#### Input data
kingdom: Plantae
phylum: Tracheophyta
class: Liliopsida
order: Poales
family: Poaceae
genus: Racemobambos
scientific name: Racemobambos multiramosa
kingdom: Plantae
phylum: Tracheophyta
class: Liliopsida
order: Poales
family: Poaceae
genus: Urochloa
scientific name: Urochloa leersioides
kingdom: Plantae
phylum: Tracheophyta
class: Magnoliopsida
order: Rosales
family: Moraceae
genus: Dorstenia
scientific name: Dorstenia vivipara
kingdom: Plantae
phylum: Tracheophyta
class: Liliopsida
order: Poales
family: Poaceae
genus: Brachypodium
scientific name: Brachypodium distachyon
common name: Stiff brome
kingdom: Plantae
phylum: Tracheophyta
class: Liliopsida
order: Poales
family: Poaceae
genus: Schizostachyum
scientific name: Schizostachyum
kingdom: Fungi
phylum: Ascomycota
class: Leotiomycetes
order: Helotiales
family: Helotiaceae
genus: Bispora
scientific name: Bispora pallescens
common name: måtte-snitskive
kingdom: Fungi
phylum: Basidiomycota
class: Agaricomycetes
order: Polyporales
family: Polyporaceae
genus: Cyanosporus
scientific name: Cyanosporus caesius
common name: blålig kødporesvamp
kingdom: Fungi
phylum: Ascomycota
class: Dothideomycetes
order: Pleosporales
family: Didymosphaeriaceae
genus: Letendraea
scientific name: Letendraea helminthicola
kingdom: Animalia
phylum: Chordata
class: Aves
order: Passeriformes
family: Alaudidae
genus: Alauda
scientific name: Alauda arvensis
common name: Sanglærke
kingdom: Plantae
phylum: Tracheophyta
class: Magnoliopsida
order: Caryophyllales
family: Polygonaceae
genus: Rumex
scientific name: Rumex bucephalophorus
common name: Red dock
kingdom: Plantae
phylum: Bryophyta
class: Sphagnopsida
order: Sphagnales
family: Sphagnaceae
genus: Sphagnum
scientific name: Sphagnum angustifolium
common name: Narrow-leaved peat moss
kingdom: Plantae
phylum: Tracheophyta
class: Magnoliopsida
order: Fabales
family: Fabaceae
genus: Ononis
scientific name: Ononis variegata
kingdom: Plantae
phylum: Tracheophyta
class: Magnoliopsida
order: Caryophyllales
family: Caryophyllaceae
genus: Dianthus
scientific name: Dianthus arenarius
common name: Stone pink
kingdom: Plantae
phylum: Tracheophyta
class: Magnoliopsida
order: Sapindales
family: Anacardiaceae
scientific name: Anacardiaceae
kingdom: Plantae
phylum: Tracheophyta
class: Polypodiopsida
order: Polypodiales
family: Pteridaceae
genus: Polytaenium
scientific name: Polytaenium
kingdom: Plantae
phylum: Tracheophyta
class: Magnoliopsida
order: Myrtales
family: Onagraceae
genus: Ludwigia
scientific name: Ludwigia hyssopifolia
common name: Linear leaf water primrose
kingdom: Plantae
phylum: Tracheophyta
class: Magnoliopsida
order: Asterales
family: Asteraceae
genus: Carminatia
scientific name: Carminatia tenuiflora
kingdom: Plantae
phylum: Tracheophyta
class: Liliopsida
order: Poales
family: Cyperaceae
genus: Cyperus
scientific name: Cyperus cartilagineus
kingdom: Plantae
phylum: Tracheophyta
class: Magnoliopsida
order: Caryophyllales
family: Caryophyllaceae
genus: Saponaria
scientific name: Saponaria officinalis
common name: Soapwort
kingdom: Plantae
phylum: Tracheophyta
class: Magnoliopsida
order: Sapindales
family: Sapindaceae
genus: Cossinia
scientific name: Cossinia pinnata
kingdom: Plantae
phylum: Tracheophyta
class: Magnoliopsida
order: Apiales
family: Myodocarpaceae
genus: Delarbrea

#### Written request
Recast the data as a Markdown table with the columns Row and Line, starting at the first line and going on through the line containing "scientific name: Letendraea helminthicola", both included. Number each row and omit any blank lines.

#### Solution to the problem
| Row | Line |
|---|---|
| 1 | kingdom: Plantae |
| 2 | phylum: Tracheophyta |
| 3 | class: Liliopsida |
| 4 | order: Poales |
| 5 | family: Poaceae |
| 6 | genus: Racemobambos |
| 7 | scientific name: Racemobambos multiramosa |
| 8 | kingdom: Plantae |
| 9 | phylum: Tracheophyta |
| 10 | class: Liliopsida |
| 11 | order: Poales |
| 12 | family: Poaceae |
| 13 | genus: Urochloa |
| 14 | scientific name: Urochloa leersioides |
| 15 | kingdom: Plantae |
| 16 | phylum: Tracheophyta |
| 17 | class: Magnoliopsida |
| 18 | order: Rosales |
| 19 | family: Moraceae |
| 20 | genus: Dorstenia |
| 21 | scientific name: Dorstenia vivipara |
| 22 | kingdom: Plantae |
| 23 | phylum: Tracheophyta |
| 24 | class: Liliopsida |
| 25 | order: Poales |
| 26 | family: Poaceae |
| 27 | genus: Brachypodium |
| 28 | scientific name: Brachypodium distachyon |
| 29 | common name: Stiff brome |
| 30 | kingdom: Plantae |
| 31 | phylum: Tracheophyta |
| 32 | class: Liliopsida |
| 33 | order: Poales |
| 34 | family: Poaceae |
| 35 | genus: Schizostachyum |
| 36 | scientific name: Schizostachyum |
| 37 | kingdom: Fungi |
| 38 | phylum: Ascomycota |
| 39 | class: Leotiomycetes |
| 40 | order: Helotiales |
| 41 | family: Helotiaceae |
| 42 | genus: Bispora |
| 43 | scientific name: Bispora pallescens |
| 44 | common name: måtte-snitskive |
| 45 | kingdom: Fungi |
| 46 | phylum: Basidiomycota |
| 47 | class: Agaricomycetes |
| 48 | order: Polyporales |
| 49 | family: Polyporaceae |
| 50 | genus: Cyanosporus |
| 51 | scientific name: Cyanosporus caesius |
| 52 | common name: blålig kødporesvamp |
| 53 | kingdom: Fungi |
| 54 | phylum: Ascomycota |
| 55 | class: Dothideomycetes |
| 56 | order: Pleosporales |
| 57 | family: Didymosphaeriaceae |
| 58 | genus: Letendraea |
| 59 | scientific name: Letendraea helminthicola |